Training Data, Tokenization, and Multilingual Capabilities
The model’s training corpus is characterized by a high proportion of multilingual and code data, supporting robust performance across numerous languages and programming scenarios. Mistral NeMo demonstrates proficiency not only in English but also in French, German, Spanish, Italian, Portuguese, Mandarin Chinese, Japanese, Korean, Arabic, and Hindi, among others.
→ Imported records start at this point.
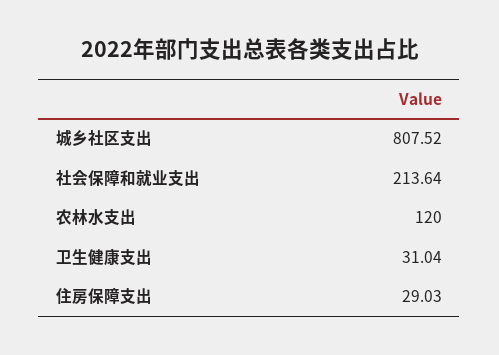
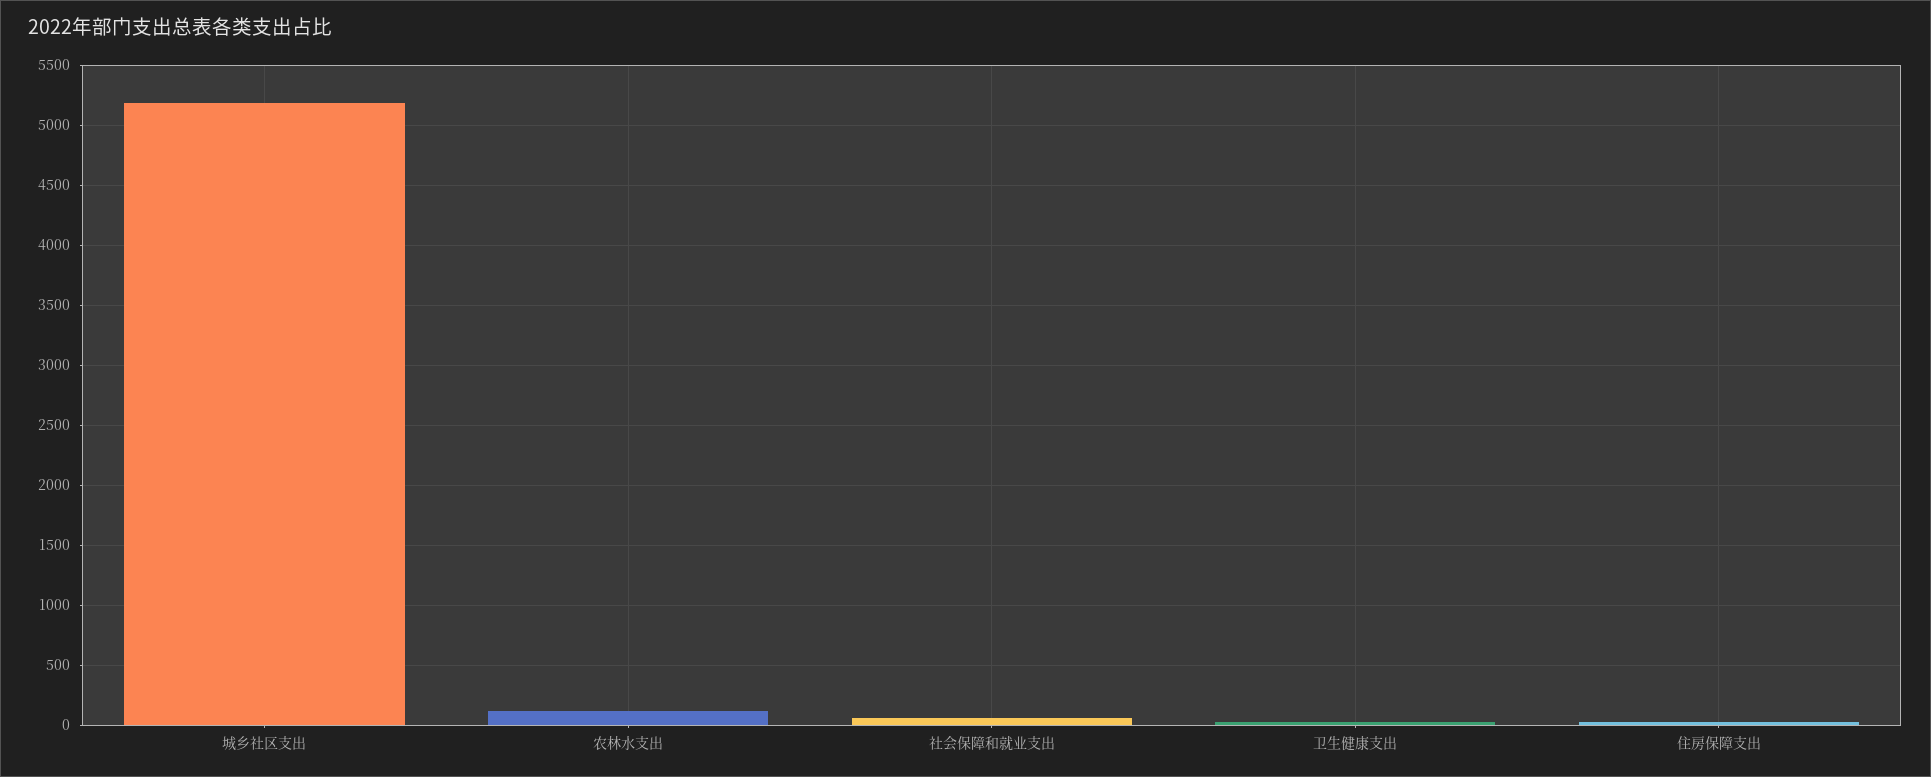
  {
-   "城乡社区支出": 807.52,
+   "城乡社区支出": 5200,
-   "社会保障和就业支出": 213.64,
+   "社会保障和就业支出": 50,
    "农林水支出": 120,
    "卫生健康支出": 31.04,
    "住房保障支出": 29.03
  }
Mistral NeMo utilizes a custom tokenizer, Tekken, which is derived from Tiktoken. Tekken was trained on datasets spanning over one hundred languages, yielding notable improvements in text and source code compression efficiency. For example, the new tokenizer is approximately 30% more effective at compressing source code, Chinese, Italian, French, German, Spanish, and Russian texts. Compression efficiency is up to 2x higher for Korean and 3x for Arabic when compared to earlier Mistral models using the SentencePiece tokenizer. These enhancements contribute to its performance in language modeling for diverse linguistic data.
Bar chart illustrating the Tekken tokenizer’s compression ratios for several major languages and source code, highlighting the efficiency gains achieved in Mistral NeMo’s preprocessing pipeline.
Mistral NeMo 12B exhibits competitive results on established language model evaluation benchmarks, frequently surpassing other models in its parameter range such as Gemma 2 9B and Llama 3 8B. According to results published at the time of its release, NeMo 12B achieves notable scores across tasks including reasoning, world knowledge, and reading comprehension. For instance, zero-shot performance on HellaSwag reaches 83.5%, and the model delivers 76.8% accuracy on Winogrande. On comprehension tasks, it scores 73.8% on TriviaQA (five-shot) and 68.0% on MMLU (five-shot).
Mistral NeMo demonstrates strong multilingual performance. It maintains high accuracy across a broad set of languages on multilingual versions of the MMLU benchmark, supporting effective deployment in diverse settings.
Bar charts comparing Mistral NeMo (12B) and [Llama 3 8B](https://openlaboratory.ai/models/llama3-8b) accuracy on Hellaswag, Arc Challenge, and MMLU benchmarks for multiple languages. Mistral NeMo demonstrates strong multilingual capability, with consistently high scores across languages.
Instruction tuning further enhances the model’s effectiveness, leading to improvements in following user directions, reasoning in multi-turn dialogues, and code generation compared to earlier models like Mistral 7B.
Features, Applications, and Use Cases
Mistral NeMo 12B includes several practical features. The model is trained to handle function calling, facilitating integration into systems that require structured tool use or automated workflows. Its extended context window allows for processing longer conversations, documents, or codebases than many contemporaries.
With its foundational multilingual and code training, the model is suitable for applications in global communications, technical support, document summarization, multi-language conversational agents, and automated code generation. Instruction-tuned variants are optimized for precise instruction following, reasoning capabilities, and engagement in sustained multi-turn dialogues.
The model’s architecture maintains compatibility to serve as a drop-in replacement for Mistral 7B within existing pipelines, simplifying transitions and integration into previously built systems.
Limitations and Licensing
The pretrained Mistral-Nemo-Base-2407 model does not include integrated content moderation mechanisms, necessitating careful evaluation and post-processing in domains with stringent safety or compliance requirements. The model and its variants are released under the Apache 2.0 License, enabling broad use across research and industry.